→ **Directions for this task**
Beginning with the line containing "Stanley-Jones | Misty Stanley-Jones |" and going on through the line containing "Stepachev | Andrey Stepachev |", the lines below are to be returned exactly, pictures excluded and nothing added.

Items from a dataset
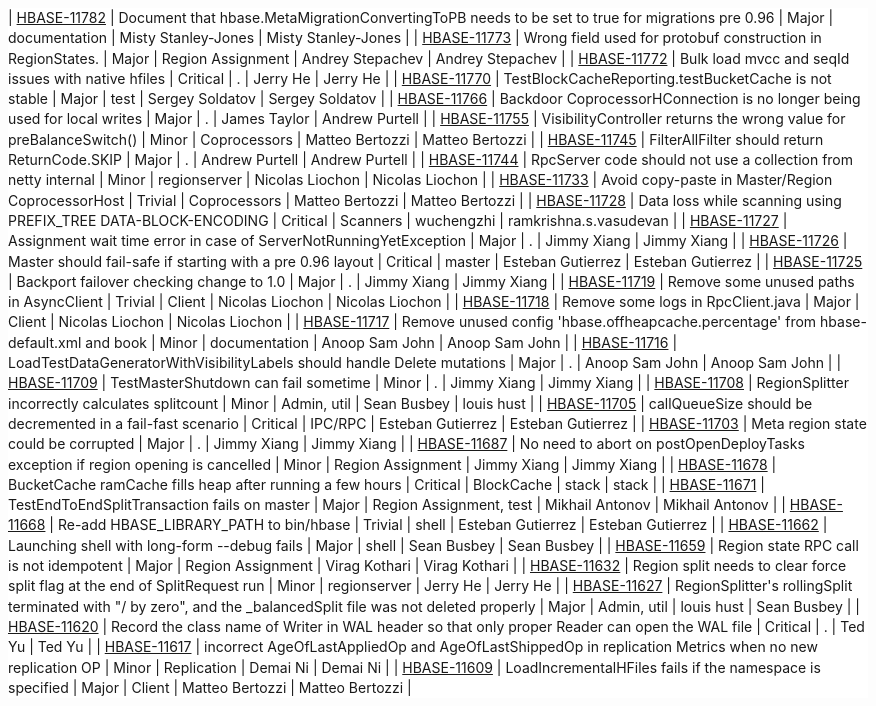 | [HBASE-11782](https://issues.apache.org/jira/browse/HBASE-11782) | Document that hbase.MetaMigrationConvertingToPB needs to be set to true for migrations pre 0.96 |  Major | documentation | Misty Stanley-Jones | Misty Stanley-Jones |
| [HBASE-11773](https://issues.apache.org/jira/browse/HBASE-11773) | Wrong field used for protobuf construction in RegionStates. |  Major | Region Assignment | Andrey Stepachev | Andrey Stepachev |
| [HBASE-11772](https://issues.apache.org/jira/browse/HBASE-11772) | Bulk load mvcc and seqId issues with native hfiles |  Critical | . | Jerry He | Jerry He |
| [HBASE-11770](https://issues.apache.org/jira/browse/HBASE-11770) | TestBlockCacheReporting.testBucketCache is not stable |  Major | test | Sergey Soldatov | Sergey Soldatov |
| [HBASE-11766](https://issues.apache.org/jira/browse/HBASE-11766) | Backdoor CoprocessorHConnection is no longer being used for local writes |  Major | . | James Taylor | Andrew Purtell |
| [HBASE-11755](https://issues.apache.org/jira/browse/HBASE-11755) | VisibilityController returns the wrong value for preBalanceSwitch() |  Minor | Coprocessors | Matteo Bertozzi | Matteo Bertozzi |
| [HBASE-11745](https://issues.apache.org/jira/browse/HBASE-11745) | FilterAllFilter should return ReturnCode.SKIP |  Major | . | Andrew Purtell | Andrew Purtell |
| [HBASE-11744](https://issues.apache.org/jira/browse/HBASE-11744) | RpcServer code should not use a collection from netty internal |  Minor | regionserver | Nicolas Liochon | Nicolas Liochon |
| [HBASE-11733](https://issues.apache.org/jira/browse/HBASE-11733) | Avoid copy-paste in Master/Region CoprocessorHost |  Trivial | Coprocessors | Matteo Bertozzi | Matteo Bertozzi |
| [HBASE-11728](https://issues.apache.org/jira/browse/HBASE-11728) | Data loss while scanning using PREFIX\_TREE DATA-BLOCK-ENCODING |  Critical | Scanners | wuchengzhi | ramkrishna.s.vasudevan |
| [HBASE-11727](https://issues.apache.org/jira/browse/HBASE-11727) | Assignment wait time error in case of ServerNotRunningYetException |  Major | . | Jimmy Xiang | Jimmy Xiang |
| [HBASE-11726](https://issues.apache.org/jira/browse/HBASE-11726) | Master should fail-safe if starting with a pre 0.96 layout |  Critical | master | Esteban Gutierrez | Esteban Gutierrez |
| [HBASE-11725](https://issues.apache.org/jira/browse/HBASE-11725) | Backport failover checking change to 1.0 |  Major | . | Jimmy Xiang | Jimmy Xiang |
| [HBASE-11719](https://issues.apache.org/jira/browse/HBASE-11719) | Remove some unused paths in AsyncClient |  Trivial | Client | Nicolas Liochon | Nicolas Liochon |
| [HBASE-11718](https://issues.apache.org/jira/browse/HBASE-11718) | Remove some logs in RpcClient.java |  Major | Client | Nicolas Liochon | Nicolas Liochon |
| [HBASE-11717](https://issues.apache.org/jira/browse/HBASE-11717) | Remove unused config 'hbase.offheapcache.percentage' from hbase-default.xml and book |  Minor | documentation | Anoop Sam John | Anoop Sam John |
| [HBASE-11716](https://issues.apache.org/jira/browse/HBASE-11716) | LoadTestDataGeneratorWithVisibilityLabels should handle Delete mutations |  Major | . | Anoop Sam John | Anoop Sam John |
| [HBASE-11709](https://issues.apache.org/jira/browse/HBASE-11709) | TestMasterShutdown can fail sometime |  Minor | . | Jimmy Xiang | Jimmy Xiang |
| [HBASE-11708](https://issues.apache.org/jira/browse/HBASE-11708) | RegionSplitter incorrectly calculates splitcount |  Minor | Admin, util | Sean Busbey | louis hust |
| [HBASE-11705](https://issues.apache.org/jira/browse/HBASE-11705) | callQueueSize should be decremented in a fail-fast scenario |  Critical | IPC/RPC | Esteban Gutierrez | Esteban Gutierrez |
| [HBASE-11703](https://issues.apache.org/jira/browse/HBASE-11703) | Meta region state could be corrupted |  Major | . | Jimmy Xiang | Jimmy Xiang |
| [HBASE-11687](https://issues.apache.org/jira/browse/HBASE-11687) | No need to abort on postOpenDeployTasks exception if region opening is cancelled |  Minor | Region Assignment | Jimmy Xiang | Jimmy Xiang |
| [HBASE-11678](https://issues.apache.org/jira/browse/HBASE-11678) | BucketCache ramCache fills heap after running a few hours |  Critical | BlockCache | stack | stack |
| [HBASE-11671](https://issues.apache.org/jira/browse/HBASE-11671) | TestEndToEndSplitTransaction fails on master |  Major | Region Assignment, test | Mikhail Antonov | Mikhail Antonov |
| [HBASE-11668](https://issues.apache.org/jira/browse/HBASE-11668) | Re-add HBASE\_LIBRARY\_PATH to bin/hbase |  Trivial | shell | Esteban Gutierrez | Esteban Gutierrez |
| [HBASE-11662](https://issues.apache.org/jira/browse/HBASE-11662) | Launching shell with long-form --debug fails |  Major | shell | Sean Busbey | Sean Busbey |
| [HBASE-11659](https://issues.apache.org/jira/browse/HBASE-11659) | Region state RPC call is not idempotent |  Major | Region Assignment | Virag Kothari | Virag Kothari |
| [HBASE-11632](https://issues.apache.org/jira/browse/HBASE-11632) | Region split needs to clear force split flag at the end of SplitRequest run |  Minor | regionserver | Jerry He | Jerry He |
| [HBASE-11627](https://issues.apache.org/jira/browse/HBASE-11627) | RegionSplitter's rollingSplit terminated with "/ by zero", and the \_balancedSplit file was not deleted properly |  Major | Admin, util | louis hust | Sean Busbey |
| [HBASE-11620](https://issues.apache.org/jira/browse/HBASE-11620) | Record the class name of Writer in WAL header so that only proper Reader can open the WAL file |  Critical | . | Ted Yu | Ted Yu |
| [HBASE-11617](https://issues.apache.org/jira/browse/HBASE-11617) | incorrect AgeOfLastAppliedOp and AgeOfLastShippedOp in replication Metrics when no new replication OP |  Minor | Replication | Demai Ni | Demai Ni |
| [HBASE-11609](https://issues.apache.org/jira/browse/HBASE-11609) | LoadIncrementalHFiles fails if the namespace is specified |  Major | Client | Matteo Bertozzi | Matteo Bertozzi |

* * *

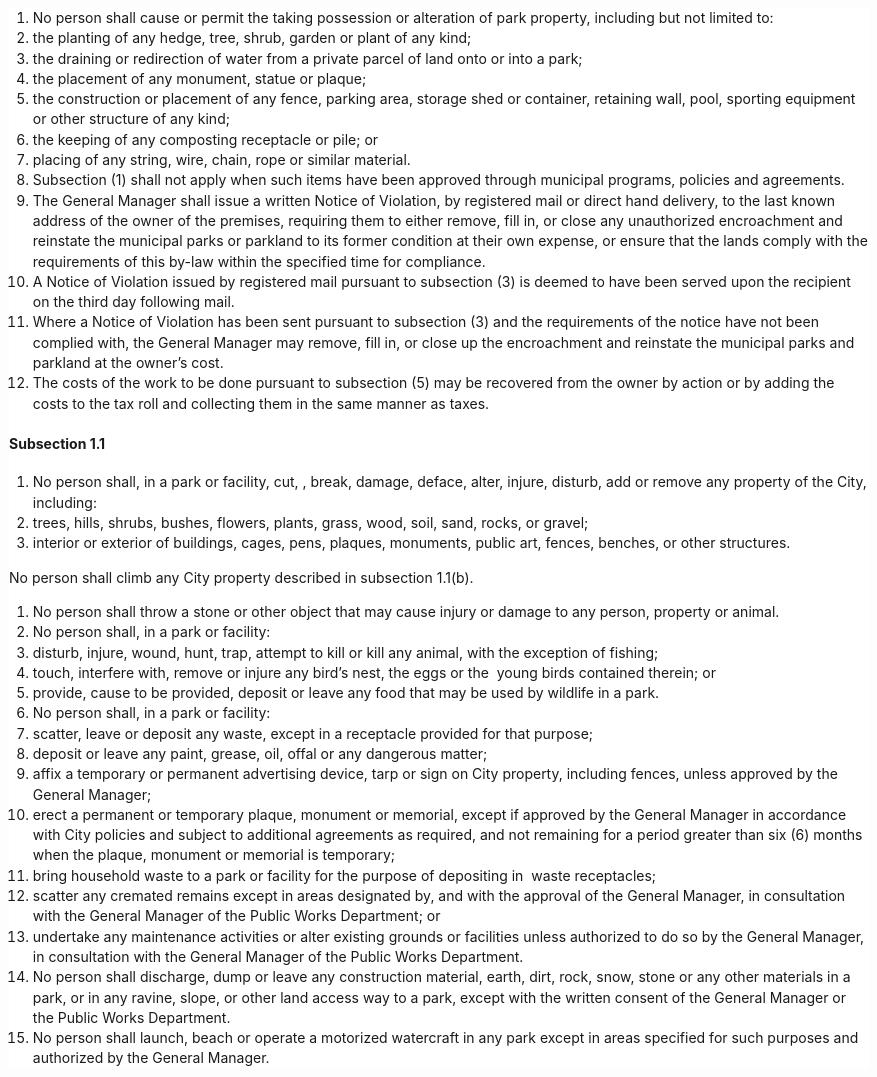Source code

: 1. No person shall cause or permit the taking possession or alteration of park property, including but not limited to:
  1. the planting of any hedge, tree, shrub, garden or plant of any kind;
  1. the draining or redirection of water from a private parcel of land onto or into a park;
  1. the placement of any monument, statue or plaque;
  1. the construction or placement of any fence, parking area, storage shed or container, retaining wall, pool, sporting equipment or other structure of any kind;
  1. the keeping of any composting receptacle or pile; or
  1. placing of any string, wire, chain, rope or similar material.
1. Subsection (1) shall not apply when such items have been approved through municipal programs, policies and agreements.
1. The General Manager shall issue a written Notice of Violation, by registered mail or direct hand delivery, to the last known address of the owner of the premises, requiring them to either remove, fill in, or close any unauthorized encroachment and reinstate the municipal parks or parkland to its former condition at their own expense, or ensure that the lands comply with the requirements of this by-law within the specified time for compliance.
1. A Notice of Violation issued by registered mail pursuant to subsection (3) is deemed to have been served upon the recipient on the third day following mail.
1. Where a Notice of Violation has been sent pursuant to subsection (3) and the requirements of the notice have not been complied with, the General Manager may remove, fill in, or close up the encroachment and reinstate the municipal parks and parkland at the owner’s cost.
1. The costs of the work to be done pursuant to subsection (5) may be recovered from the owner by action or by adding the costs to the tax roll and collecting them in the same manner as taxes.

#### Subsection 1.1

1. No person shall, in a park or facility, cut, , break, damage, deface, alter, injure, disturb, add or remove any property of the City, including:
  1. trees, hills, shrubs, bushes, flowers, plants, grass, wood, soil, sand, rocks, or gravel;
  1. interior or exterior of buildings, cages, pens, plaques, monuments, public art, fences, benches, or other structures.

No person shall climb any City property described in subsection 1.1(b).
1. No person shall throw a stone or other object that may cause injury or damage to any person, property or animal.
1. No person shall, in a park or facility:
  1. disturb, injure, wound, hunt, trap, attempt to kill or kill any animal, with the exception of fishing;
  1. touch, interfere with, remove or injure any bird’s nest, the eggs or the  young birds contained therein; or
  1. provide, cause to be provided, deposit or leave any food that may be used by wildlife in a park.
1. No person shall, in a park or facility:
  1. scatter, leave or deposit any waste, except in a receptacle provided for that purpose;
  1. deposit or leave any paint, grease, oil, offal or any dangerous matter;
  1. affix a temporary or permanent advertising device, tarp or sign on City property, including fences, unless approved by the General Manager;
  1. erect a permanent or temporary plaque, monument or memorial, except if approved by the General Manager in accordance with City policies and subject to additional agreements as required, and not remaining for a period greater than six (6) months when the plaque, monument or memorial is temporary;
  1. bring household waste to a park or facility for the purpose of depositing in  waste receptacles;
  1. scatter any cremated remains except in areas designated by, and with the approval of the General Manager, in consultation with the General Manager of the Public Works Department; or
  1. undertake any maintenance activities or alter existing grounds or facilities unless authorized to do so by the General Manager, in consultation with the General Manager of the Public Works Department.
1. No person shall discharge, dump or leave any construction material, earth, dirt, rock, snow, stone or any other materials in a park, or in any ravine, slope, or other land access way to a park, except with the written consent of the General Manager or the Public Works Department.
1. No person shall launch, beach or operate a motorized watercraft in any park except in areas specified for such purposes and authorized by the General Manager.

* * *

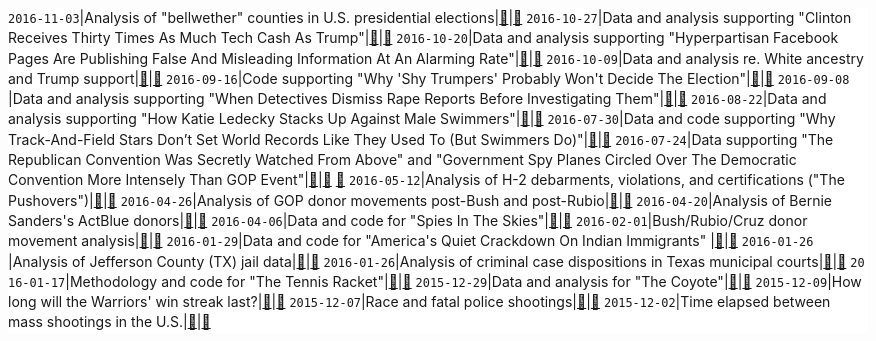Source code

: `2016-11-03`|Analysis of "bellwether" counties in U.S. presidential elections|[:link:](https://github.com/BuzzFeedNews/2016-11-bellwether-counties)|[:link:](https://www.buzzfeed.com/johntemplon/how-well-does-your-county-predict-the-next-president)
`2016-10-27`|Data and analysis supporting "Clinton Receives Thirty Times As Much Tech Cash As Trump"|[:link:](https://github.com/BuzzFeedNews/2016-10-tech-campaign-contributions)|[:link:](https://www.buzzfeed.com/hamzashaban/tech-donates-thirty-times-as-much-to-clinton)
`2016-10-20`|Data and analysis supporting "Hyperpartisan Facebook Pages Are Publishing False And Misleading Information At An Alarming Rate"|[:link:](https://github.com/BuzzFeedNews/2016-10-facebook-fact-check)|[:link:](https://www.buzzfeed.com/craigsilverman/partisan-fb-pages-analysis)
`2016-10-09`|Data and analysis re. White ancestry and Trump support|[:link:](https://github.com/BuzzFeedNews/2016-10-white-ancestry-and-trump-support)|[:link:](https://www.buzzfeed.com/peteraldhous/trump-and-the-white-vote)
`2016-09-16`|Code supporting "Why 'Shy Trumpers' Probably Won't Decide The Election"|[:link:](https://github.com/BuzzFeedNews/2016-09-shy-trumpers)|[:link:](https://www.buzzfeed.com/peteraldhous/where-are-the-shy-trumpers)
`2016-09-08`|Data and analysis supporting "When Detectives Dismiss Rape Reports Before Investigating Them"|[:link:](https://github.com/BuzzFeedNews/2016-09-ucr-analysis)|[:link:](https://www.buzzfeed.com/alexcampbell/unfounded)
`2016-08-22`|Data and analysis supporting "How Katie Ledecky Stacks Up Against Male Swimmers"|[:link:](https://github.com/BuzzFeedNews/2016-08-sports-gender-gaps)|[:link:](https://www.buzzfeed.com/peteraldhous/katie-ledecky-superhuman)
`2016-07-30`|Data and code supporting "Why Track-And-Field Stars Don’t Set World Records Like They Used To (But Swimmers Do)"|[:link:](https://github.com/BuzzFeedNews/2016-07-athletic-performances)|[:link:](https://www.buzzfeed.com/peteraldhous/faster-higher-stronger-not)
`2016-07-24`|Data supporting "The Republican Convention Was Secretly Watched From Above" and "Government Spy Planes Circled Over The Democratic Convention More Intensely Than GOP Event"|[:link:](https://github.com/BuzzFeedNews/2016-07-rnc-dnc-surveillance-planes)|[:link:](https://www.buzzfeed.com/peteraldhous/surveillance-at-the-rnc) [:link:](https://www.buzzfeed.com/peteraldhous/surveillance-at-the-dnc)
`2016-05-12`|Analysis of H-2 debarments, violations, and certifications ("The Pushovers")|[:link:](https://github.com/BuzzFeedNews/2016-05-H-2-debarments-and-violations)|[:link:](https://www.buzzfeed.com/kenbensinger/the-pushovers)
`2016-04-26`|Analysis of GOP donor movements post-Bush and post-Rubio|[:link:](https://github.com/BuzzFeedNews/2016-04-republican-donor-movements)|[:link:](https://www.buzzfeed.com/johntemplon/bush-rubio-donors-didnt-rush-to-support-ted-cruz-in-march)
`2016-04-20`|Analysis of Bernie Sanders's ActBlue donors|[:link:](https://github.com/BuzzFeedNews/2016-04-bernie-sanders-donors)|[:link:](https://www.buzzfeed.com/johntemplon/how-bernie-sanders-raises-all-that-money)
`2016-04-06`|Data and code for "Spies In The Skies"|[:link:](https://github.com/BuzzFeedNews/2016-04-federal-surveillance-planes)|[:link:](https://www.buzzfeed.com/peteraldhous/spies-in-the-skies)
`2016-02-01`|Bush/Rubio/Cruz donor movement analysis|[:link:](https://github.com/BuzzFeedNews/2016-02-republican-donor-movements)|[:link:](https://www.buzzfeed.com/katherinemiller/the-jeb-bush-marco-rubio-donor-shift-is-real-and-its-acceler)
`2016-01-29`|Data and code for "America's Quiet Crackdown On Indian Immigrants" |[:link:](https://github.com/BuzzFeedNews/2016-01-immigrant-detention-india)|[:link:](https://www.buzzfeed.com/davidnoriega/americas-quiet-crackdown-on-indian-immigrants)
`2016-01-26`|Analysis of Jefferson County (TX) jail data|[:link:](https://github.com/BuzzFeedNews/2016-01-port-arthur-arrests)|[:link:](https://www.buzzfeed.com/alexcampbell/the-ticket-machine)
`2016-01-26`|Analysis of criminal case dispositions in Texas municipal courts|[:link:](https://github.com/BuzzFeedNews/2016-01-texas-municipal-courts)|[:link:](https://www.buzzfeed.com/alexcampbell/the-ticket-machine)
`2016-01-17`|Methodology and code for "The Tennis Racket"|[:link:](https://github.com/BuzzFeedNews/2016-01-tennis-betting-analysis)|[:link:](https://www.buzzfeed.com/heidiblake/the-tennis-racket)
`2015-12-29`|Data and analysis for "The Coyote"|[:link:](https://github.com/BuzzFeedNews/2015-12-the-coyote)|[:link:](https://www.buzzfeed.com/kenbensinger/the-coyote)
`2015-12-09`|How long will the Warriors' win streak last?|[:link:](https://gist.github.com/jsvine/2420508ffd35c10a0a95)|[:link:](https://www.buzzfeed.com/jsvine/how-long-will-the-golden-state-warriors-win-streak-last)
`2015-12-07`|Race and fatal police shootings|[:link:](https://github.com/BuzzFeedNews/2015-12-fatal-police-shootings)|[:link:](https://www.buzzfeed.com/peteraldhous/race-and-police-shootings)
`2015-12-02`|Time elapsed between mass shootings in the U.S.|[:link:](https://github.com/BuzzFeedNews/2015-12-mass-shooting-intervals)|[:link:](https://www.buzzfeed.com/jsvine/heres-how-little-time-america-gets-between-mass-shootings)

→ **Solution to this problem**
 | [HBASE-11782](https://issues.apache.org/jira/browse/HBASE-11782) | Document that hbase.MetaMigrationConvertingToPB needs to be set to true for migrations pre 0.96 |  Major | documentation | Misty Stanley-Jones | Misty Stanley-Jones |
| [HBASE-11773](https://issues.apache.org/jira/browse/HBASE-11773) | Wrong field used for protobuf construction in RegionStates. |  Major | Region Assignment | Andrey Stepachev | Andrey Stepachev |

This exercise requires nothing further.